Barack Obama’s victory speech in South Carolina last night was a visual and rhetorical masterpiece. His gaze literally fixed on some imaginary horizon, his chin raised as if to clear the shoulder-high muck of the past few weeks, the senator spoke of a newly united electorate with a confidence that suggested history in real-time. Obama’s vision of a pluralistic America with a shared will manages to rouse beyond the expected levels of mushy melting-pot sentiment. The senator constructs his unity dream from a real world blueprint, creating the most important effect for any running politician: you want to believe him.

Whether you bought this practical utopianism or you didn’t, the speech was a poetic triumph of the grand over the petty. Without ever saying their names, Obama shamed the Clintons. His high road was so elevated that Bill and Hillary’s malignant sniping and race-tactics seemed unreal by comparison. He made fellowship shine where division repulses, and redefined effortless in the process.

So, what does it mean that Bill Clinton answered ABC News’ David Wright’s question about Obama’s win with: “Jesse Jackson won South Carolina in ’84 and ’88. Jackson ran a good campaign.
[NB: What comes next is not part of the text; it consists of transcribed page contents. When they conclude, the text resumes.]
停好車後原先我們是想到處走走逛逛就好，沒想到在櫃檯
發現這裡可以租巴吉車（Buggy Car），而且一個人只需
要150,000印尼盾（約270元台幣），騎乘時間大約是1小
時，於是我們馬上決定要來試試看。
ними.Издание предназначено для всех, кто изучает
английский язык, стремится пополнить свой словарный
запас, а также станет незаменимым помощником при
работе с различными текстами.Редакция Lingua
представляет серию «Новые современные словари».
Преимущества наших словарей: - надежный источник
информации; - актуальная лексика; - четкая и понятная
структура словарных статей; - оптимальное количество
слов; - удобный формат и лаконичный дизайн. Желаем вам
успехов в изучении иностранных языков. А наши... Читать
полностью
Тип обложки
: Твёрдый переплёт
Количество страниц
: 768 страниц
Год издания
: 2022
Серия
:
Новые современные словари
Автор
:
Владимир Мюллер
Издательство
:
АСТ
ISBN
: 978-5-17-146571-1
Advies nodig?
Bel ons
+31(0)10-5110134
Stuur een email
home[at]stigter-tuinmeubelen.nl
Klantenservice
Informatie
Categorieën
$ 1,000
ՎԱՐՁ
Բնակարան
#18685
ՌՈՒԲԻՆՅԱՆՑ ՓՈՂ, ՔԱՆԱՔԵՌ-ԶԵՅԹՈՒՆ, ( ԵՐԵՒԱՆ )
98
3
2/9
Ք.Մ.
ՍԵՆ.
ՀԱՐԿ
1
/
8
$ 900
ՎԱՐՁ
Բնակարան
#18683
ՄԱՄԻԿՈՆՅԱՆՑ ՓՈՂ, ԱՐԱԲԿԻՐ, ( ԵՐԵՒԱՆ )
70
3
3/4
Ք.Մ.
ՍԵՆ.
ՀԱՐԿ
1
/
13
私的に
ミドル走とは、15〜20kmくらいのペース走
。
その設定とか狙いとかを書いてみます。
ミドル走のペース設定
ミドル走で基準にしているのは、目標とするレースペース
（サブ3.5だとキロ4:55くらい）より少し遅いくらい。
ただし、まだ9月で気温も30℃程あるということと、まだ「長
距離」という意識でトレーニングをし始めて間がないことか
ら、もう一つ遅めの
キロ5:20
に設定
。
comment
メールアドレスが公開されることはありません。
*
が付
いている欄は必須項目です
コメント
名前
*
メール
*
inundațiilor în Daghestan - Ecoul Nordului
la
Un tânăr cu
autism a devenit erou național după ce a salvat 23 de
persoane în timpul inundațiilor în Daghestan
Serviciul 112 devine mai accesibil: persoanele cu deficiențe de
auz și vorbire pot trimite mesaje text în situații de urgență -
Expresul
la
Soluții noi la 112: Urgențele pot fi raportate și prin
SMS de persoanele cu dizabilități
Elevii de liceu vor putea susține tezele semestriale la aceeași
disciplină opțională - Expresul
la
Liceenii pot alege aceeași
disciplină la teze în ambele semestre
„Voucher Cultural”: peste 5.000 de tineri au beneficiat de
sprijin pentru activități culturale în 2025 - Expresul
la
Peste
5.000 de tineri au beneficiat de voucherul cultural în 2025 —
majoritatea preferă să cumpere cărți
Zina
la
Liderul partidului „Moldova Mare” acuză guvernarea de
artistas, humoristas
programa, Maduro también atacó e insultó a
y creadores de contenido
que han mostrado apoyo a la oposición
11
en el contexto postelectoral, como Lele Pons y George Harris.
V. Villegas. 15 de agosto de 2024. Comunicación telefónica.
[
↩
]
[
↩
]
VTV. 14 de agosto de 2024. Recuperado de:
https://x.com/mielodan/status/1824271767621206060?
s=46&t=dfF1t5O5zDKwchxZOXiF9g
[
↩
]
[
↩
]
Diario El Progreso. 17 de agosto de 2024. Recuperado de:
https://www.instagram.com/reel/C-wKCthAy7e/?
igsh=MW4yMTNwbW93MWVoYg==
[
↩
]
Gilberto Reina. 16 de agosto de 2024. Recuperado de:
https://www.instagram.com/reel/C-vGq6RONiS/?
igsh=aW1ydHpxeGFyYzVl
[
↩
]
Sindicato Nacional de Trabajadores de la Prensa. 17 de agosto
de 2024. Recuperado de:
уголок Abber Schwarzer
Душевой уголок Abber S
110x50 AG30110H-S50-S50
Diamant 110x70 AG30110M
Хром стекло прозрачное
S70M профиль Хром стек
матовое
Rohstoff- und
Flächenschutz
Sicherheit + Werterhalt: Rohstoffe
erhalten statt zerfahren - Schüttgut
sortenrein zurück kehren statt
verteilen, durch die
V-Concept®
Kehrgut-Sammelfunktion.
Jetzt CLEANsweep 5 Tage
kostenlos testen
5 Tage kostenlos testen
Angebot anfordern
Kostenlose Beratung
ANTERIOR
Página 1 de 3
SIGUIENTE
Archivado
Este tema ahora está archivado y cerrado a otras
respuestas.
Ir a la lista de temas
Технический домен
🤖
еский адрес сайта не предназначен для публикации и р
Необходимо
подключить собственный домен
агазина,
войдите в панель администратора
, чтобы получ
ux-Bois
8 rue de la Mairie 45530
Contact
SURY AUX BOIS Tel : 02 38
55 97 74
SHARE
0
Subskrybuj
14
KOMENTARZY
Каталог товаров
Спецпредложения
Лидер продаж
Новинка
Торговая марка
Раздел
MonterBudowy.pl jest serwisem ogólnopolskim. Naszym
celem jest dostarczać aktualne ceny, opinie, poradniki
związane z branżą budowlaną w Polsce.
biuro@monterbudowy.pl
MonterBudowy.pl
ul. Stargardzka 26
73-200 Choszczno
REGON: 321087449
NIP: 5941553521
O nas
And Obama ran a good campaign here”? We know the divide-and-conquer approach at work here. If the Clintons can split the vote down black-white lines, Hillary will win through sheer mathematics, as white voters outnumber their black counterparts. But the Clintons have been so thoroughly exposed (and seemingly punished) for exploiting race, one would think Bill would attempt to cloak this strategy. The fact that he didn’t means one of two things: either the Clintons are so cocooned from public sentiment that they exist in a reality of their own making, or they’ve finally admitted that venom is their medium and embraced it without apology. That’s the real Clinton choice. Both options are equally chilling.